In the middle of doing some minor patch-ups to the hull following our recent holiday on the lakes, I noticed that the centercase is completely open at the base (around 2" wide by 4' long).

I remember from my dinghy days that the bottom of centercases are usually covered by rubber flaps to decrease drag - but then they were planing dinghies and the Hartley doesn't!

How significant is this likely to be? Would it be worthwhile finding and fitting something to close up the space for extra boat-speed??


----------



## paulk (Jun 2, 2000)

If you are racing the boat pictured, putting centerboard trunk flaps to cover the opening (and guide the flow of water around the centerboard when it's down) might add .000004 knots to your boatspeed. That is definitely not what you tell your competitors, however. To them, your very expensive teflon-coated speed-flaps increase your hull speed by introducing added unmeasured waterline length. (4' of centerboard trunk length with a flap on each side should equal an additional 8' of water-surface contact length. If speed varies as to the square root of the waterline length, this means your boat , with flaps, can now go almost three knots faster than it used to. THAT is the number to tell your competitor(s). Of course your helpful rating handicap official needs to be advised about this change to your hull as well. The increased drag caused by the large surface area of these heavy flaps will slow your boat so much that you may have to carry extra food and supplies (slowing the boat still further)in order to have them last until the end of your trips. He will have to let you know how much your rating will need to be changed to compensate for this. Perhaps 6 or 8 seconds per mile would be enough. All in all, installing flaps might make for a possibly quieter ride. If it's worth it to you, you should know from your dinghy experience that it's relatively simple to install flaps. There are probably a good many other things you could do to improve boatspeed that would be more productive.


----------



## danjarch (Jun 18, 2007)

4 foot by 2 inches would be 96 square inches. This would be less then 2/3 of a square foot. The drag from the add on flaps would slow you down more then the added wetted surface could ever gain you.


----------



## Classic30 (Aug 29, 2007)

Thanks guys for the detailed replies.  

You are correct that it's an easy thing to do, since I could simply tack something either side of the centercase, but I had not given any thought to the possibility of it introducing more drag with no real corresponding change in boatspeed.

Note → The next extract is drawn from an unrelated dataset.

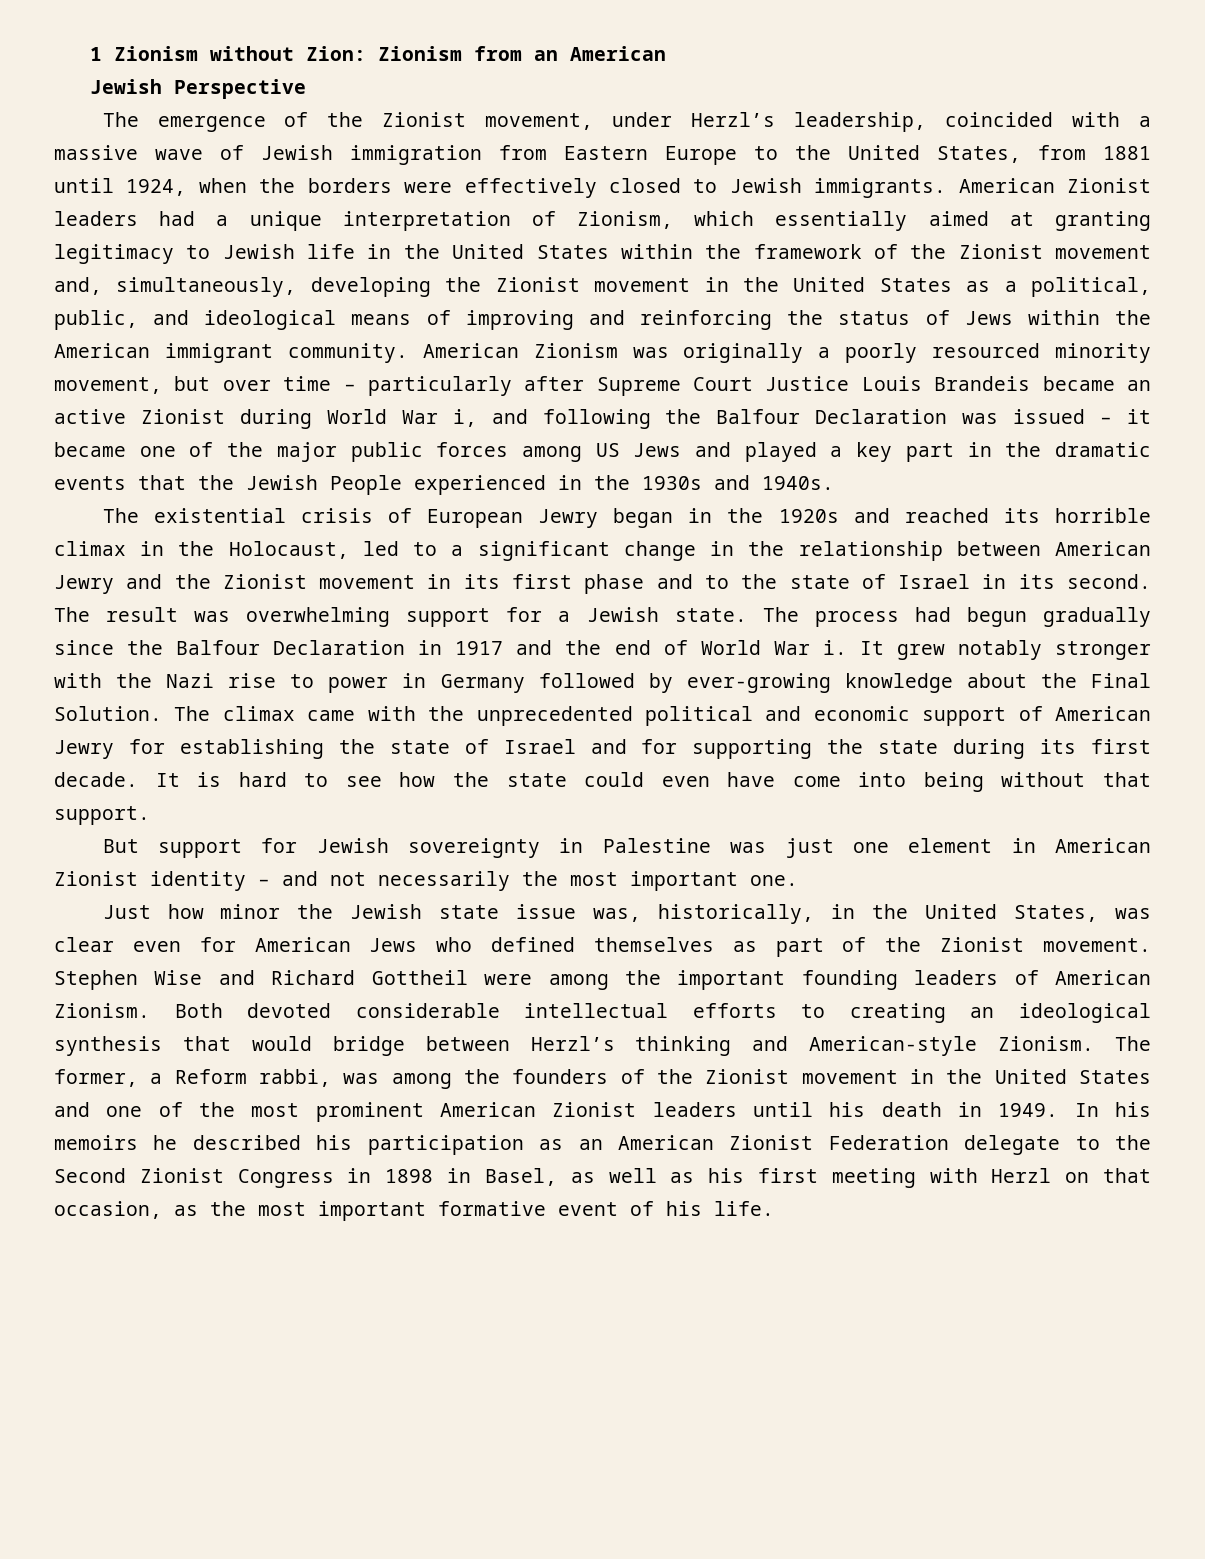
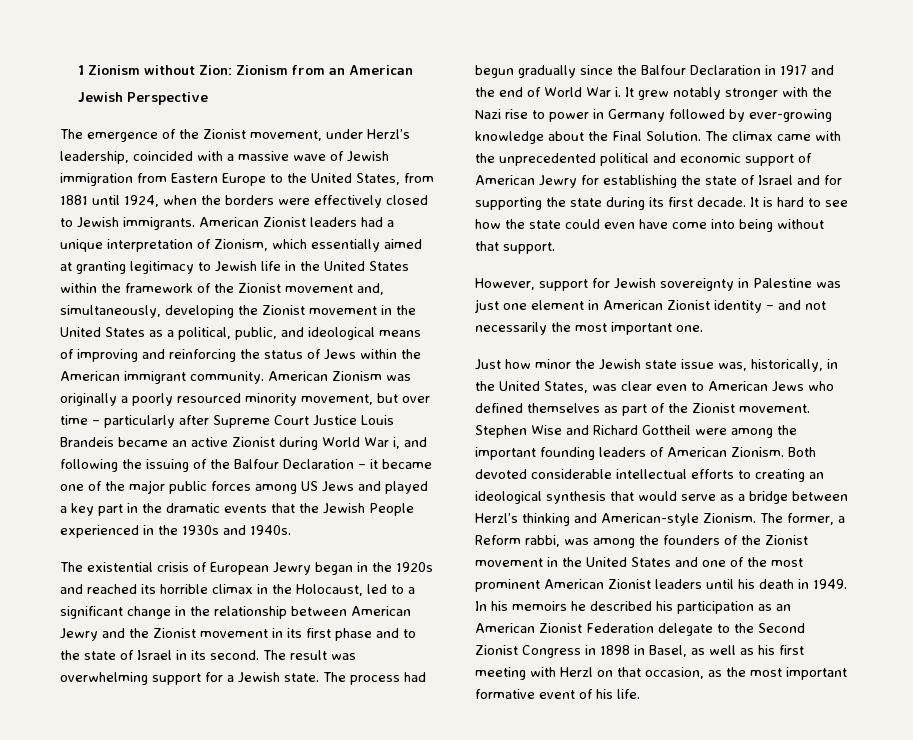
[716,409,1086,424] Balfour Declaration was issued -> [146,459,354,472] issuing of the Balfour Declaration
[102,839,139,853] But -> [475,278,535,290] However,
[199,937,236,952] for -> [691,382,704,391] to
(312, 1043) none -> [681,494,745,501] serve as a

The centerplate doesn't make much (if any) noise now, so there's no real driver for it other than a reduction in turbulence from the aft section of casing, but at 5-6 knots hull speed??? - I'll cross that one off the list.


----------



## blt2ski (May 5, 2005)

A San Juan 21, made for many yrs near me, used a rubber flap on the bottom of the boat along the CB. I have to admit, I do not know how much speed etc it gained, But I am sure it is more than .000004 knots in any given wind! Then again, .000004 knots, over a certain distance, does add up to maybe 10-100 ft or yds/meters if the race is a few nautical miles in length..........So it could be worth it, if done correctly! Clark boat company was the manufacture, Good Old Boat has a write up this month on that company. i am sure if you googled San juan 21, You would find a assoc/class to figure out how that boat does the rubber flap, maybe find, buy one of them and shorten if need be........


Marty


----------



## Classic30 (Aug 29, 2007)

Thanks, Marty - I'll have a look.


----------